TASK STATEMENT – Reproduce word for word every line from the one containing "Neu auf YouTube: TOURENWAGEN LEGENDEN" through the one containing "袴 レンタル 卒業式 大学生【Web限定】 レトロ椿", including both of those lines, and nothing else.

[Records from a collection]
'''
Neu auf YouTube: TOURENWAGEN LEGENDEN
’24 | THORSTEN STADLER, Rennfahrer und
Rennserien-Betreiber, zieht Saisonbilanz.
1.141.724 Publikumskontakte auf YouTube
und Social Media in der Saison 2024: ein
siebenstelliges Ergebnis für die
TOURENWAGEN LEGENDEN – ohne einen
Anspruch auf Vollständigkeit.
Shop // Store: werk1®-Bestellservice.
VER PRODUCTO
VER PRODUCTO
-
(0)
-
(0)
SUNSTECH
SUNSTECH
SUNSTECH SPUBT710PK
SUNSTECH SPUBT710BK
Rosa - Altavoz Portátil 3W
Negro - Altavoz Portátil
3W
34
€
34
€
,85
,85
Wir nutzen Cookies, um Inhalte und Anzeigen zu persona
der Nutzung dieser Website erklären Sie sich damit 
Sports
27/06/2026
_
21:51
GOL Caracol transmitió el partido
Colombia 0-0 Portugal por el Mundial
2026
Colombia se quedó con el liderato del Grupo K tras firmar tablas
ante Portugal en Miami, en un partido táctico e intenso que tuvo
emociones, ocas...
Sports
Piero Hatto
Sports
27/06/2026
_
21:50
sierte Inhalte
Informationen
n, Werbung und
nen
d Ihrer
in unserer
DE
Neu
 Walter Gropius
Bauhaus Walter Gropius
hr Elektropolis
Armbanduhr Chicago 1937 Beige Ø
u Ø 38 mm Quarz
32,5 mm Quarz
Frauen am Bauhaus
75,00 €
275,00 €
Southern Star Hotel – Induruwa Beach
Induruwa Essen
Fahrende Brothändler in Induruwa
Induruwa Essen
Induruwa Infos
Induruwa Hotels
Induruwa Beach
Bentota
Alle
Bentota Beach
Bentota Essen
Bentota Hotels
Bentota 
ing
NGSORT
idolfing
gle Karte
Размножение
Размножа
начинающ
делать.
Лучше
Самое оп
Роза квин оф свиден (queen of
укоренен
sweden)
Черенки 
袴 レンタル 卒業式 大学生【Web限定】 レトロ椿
'''
'''
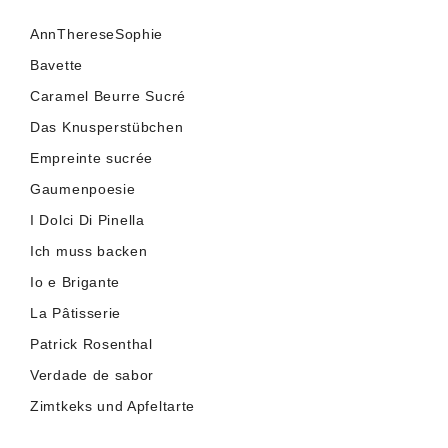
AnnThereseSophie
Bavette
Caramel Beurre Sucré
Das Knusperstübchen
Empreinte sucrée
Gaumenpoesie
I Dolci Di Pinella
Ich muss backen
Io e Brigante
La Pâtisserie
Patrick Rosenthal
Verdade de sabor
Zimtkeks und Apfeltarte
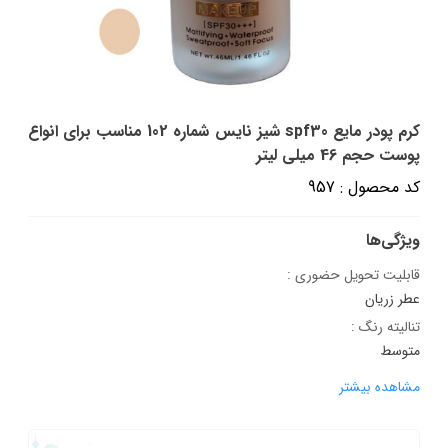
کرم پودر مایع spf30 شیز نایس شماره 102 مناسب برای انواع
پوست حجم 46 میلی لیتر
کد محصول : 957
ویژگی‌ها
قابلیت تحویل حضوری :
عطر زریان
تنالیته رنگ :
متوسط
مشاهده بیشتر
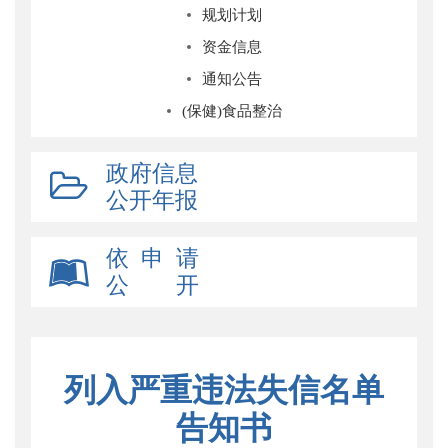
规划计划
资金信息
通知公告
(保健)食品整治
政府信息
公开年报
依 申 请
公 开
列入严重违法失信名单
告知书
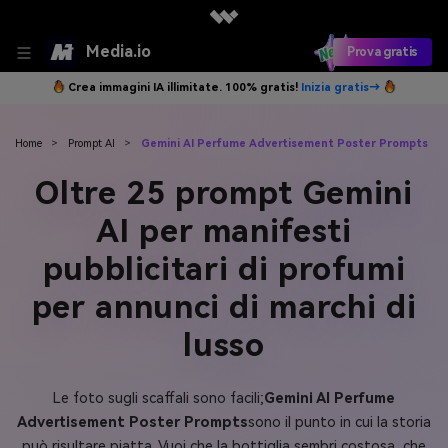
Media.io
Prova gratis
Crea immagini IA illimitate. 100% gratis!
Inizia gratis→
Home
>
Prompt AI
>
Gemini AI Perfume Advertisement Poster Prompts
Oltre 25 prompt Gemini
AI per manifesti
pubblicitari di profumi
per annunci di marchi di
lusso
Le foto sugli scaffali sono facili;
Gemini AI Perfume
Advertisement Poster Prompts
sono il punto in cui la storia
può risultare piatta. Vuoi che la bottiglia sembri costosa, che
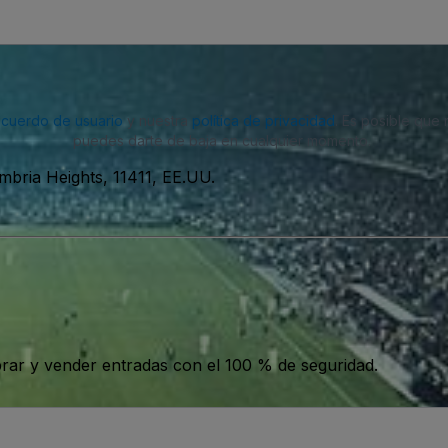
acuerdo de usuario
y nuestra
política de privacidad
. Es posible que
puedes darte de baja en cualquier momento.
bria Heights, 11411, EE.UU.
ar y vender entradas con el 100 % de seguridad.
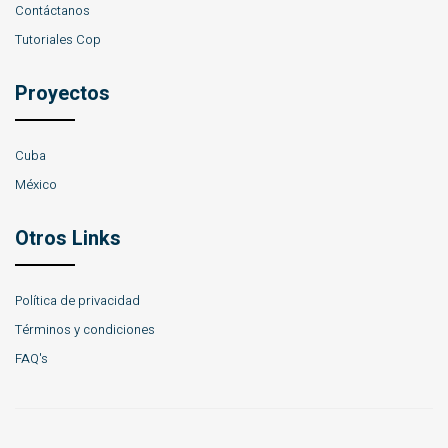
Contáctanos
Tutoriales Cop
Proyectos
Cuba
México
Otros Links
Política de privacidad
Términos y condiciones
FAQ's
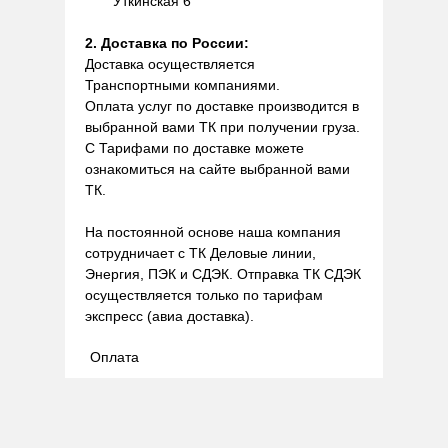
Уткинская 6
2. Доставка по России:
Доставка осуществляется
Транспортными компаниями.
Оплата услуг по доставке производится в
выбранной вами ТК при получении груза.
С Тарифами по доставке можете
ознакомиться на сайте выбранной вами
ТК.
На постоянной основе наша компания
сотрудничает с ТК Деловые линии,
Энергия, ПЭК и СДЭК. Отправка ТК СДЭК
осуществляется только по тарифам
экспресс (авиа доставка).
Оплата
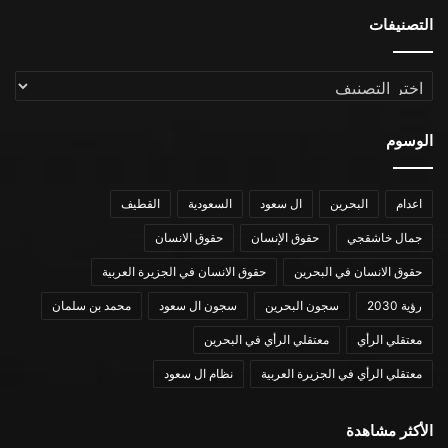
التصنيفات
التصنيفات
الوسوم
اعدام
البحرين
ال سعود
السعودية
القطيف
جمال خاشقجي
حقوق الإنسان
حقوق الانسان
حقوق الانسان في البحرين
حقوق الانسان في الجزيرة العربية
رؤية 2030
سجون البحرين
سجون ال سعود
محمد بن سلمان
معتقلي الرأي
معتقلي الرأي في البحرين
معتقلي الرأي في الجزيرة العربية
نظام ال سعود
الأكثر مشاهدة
'''
COMPLETED EXERCISE –
Neu auf YouTube: TOURENWAGEN LEGENDEN
’24 | THORSTEN STADLER, Rennfahrer und
Rennserien-Betreiber, zieht Saisonbilanz.
1.141.724 Publikumskontakte auf YouTube
und Social Media in der Saison 2024: ein
siebenstelliges Ergebnis für die
TOURENWAGEN LEGENDEN – ohne einen
Anspruch auf Vollständigkeit.
Shop // Store: werk1®-Bestellservice.
VER PRODUCTO
VER PRODUCTO
-
(0)
-
(0)
SUNSTECH
SUNSTECH
SUNSTECH SPUBT710PK
SUNSTECH SPUBT710BK
Rosa - Altavoz Portátil 3W
Negro - Altavoz Portátil
3W
34
€
34
€
,85
,85
Wir nutzen Cookies, um Inhalte und Anzeigen zu persona
der Nutzung dieser Website erklären Sie sich damit 
Sports
27/06/2026
_
21:51
GOL Caracol transmitió el partido
Colombia 0-0 Portugal por el Mundial
2026
Colombia se quedó con el liderato del Grupo K tras firmar tablas
ante Portugal en Miami, en un partido táctico e intenso que tuvo
emociones, ocas...
Sports
Piero Hatto
Sports
27/06/2026
_
21:50
sierte Inhalte
Informationen
n, Werbung und
nen
d Ihrer
in unserer
DE
Neu
 Walter Gropius
Bauhaus Walter Gropius
hr Elektropolis
Armbanduhr Chicago 1937 Beige Ø
u Ø 38 mm Quarz
32,5 mm Quarz
Frauen am Bauhaus
75,00 €
275,00 €
Southern Star Hotel – Induruwa Beach
Induruwa Essen
Fahrende Brothändler in Induruwa
Induruwa Essen
Induruwa Infos
Induruwa Hotels
Induruwa Beach
Bentota
Alle
Bentota Beach
Bentota Essen
Bentota Hotels
Bentota 
ing
NGSORT
idolfing
gle Karte
Размножение
Размножа
начинающ
делать.
Лучше
Самое оп
Роза квин оф свиден (queen of
укоренен
sweden)
Черенки 
袴 レンタル 卒業式 大学生【Web限定】 レトロ椿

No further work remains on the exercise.